INSTRUCTIONS TO FOLLOW:
Swap "developed" for "processed" everywhere it occurs in the entries below, keeping every other word unchanged.

Collected data
- - - -

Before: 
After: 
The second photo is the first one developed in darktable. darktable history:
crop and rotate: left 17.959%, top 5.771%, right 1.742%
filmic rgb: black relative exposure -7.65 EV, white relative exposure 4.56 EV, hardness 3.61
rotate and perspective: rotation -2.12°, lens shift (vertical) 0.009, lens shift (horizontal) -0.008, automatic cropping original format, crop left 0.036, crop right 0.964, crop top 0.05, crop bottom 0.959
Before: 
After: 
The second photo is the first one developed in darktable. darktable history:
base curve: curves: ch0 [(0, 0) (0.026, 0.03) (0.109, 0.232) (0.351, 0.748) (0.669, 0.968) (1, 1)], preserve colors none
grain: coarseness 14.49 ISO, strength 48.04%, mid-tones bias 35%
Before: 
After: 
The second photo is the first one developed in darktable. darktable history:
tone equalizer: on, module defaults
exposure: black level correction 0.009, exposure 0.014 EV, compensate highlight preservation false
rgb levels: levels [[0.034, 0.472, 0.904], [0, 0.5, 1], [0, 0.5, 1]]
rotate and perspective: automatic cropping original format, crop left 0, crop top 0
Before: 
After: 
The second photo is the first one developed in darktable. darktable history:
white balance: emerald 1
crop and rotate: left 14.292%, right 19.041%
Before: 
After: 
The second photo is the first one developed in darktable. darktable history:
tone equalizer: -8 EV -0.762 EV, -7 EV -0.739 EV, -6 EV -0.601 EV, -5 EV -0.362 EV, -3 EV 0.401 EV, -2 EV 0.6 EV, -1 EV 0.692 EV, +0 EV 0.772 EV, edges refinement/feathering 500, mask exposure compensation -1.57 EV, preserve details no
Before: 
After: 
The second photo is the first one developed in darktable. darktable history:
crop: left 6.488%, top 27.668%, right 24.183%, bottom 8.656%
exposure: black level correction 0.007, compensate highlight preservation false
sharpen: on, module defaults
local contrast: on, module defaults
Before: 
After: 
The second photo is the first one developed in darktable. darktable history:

- - - -

COMPLETE RESPONSE:
Before: 
After: 
The second photo is the first one processed in darktable. darktable history:
crop and rotate: left 17.959%, top 5.771%, right 1.742%
filmic rgb: black relative exposure -7.65 EV, white relative exposure 4.56 EV, hardness 3.61
rotate and perspective: rotation -2.12°, lens shift (vertical) 0.009, lens shift (horizontal) -0.008, automatic cropping original format, crop left 0.036, crop right 0.964, crop top 0.05, crop bottom 0.959
Before: 
After: 
The second photo is the first one processed in darktable. darktable history:
base curve: curves: ch0 [(0, 0) (0.026, 0.03) (0.109, 0.232) (0.351, 0.748) (0.669, 0.968) (1, 1)], preserve colors none
grain: coarseness 14.49 ISO, strength 48.04%, mid-tones bias 35%
Before: 
After: 
The second photo is the first one processed in darktable. darktable history:
tone equalizer: on, module defaults
exposure: black level correction 0.009, exposure 0.014 EV, compensate highlight preservation false
rgb levels: levels [[0.034, 0.472, 0.904], [0, 0.5, 1], [0, 0.5, 1]]
rotate and perspective: automatic cropping original format, crop left 0, crop top 0
Before: 
After: 
The second photo is the first one processed in darktable. darktable history:
white balance: emerald 1
crop and rotate: left 14.292%, right 19.041%
Before: 
After: 
The second photo is the first one processed in darktable. darktable history:
tone equalizer: -8 EV -0.762 EV, -7 EV -0.739 EV, -6 EV -0.601 EV, -5 EV -0.362 EV, -3 EV 0.401 EV, -2 EV 0.6 EV, -1 EV 0.692 EV, +0 EV 0.772 EV, edges refinement/feathering 500, mask exposure compensation -1.57 EV, preserve details no
Before: 
After: 
The second photo is the first one processed in darktable. darktable history:
crop: left 6.488%, top 27.668%, right 24.183%, bottom 8.656%
exposure: black level correction 0.007, compensate highlight preservation false
sharpen: on, module defaults
local contrast: on, module defaults
Before: 
After: 
The second photo is the first one processed in darktable. darktable history:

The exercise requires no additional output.